The New Zealand housing market showed further signs of strengthening across the board in October with all main urban areas experiencing a lift in property values, CoreLogic New Zealand’s Head of Research Nick Goodall observes
The CoreLogic QV House Price Index showed that nationwide, average property values rose by 0.4% in October and the annual growth rate increased from 2.4% to 2.8%. This is the strongest annual rate of growth since February 2019, while the quarterly rate of growth of 1.4% is the strongest rate in almost 2 years; the last time values were rising this fast on a rolling quarterly basis was in January 2018 (1.7%).
The October House Price Index result provides further confirmation that housing market conditions are building momentum, following the tentative signs of growth witnessed last month. The trend towards stronger conditions is consistent with the increased demand for property in the wake of the easing in serviceability tests by the banking sector over two months ago.
Regionally, the standout performer from our main centres remains Dunedin. Values increased 2.7% over the month to be up 6.0% over the last three months. This quarterly increase is the strongest rate experienced in Dunedin for almost 15 years (since February 2005). The average value in the ‘Edinburgh of the South’ has grown 14.7% in the last year, to $486k, which is only $13,000 short of its much larger southern cousin Christchurch. Viewed in another way, housing in Dunedin is becoming less affordable, as Christchurch’s affordability gradually improves. That said, Dunedin’s upswing is happening for good reason. The strong local economy, boosted by the building of the new hospital, as well as a healthy rental property market (8% annual rental growth, 4% gross yield) has seen continued growth while other main centres have faltered. The hospital is set to be the single biggest hospital build ever in New Zealand – costing up to $1.4 billion, and at its peak will have up to 1,000 workers on site. Property investors secured 38% of all residential sales in Dunedin in the third quarter of this year, the highest share to this group since the first quarter of 2016.

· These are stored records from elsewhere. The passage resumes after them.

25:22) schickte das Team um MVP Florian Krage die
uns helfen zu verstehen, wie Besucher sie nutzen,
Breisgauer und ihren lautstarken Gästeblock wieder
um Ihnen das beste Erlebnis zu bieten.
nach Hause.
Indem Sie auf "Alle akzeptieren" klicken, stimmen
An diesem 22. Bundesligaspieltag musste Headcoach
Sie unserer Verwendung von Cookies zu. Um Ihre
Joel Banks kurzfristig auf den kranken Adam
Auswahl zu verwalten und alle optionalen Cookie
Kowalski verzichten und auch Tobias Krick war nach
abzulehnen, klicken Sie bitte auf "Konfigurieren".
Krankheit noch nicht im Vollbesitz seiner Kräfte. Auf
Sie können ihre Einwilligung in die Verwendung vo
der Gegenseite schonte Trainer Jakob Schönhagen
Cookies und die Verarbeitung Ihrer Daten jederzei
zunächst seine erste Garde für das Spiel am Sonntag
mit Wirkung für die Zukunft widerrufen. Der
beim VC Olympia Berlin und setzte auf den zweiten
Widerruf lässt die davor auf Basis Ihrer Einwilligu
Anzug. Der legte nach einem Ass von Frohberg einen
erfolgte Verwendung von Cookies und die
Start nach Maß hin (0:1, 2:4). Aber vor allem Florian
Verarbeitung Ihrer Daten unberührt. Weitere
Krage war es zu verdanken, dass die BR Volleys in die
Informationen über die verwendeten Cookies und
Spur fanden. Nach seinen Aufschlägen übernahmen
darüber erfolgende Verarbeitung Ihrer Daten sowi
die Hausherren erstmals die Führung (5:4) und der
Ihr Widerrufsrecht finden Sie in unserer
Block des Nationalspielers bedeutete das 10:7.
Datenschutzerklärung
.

This uplift in investor activity has been relatively common across the country as a reduction in serviceability interest rates has allowed more buyers to secure lending who were previously unable to satisfy bank criteria. Property investors have a renewed confidence in the market, and those with the equity and cash flow to secure mortgages are taking advantage of competitive interest rates to continue to invest for their retirement.
Assets generally considered safe, such as cash and bonds, continue to offer up low returns and stocks are still an ‘unknown’ for many. So with multiple credible forecasts for property market growth through 2020 and into 2021, it’s a no-brainer for many. It’s also not a long bow to draw that the rejuvenation of investors is a flow-on from the Government ruling out any form of comprehensive capital gains tax back in April, up-to which, uncertainty had created caution.
Meanwhile Auckland values remain below (-1.5%) the same time last year, although the more recent trend has shown values are once again rising, with three monthly growth of 0.6%, which is the strongest three month performance in the Super City since February 2018. The North Shore of Auckland, which had previously headlined the weakness in Auckland is now leading the recovery, with 1.5% growth in the three months to the end of October.
Outside our largest cities, many of our provincial centres went from strength to strength. The top six, when ranked by annual growth last month, saw further increases to that annual rate in October. In Gisborne (17.7% p.a.) and Rotorua (13.4% p.a.) the annual rate increased by 4.2%. However in Whangārei the same cannot be said. The northernmost city of NZ has cooled, and with values dropping earlier in 2019 the annual rate of change (-1.4%) has entered the negatives for the first time since April 2013. A higher average value of property ($546k), especially when compared to average income for the area, has led to affordability issues in Whangārei. The negative result for Whangārei highlights, that despite record low interest rates and a generally positive outlook, not all markets will continue to grow forever.
Those investors buying on the promise of capital gain, should temper their expectations. While many analysts, including ourselves, are expecting nationwide growth to increase next year, there will be varying degrees of growth around the country. We’re also moving into one of the busiest times of the year for property transactions. November is typically the second strongest month for sales volumes each year (behind only March). I would expect plenty of positive headlines in the media as we round out 2019, but as per usual I’d encourage prospective buyers to undertake more thorough research into your market before signing that next title.
The key focus is on the Reserve Bank for November. Market predictions of a drop to the official cash rate (OCR) next Wednesday are reducing in their numbers, and given the recent strength in both property values and investor activity (including in the RBNZ lending data) we’re even wavering in our confidence of a loosening to the loan to value ratio (LVR) restrictions when the Bank releases their next Financial Stability Report on 27 November. Property data analysed between now and then could prove crucial to the Bank’s decision on whether they believe any loosening to the LVR restrictions could reduce the resilience of households and banks, and therefore they may leave them as they are.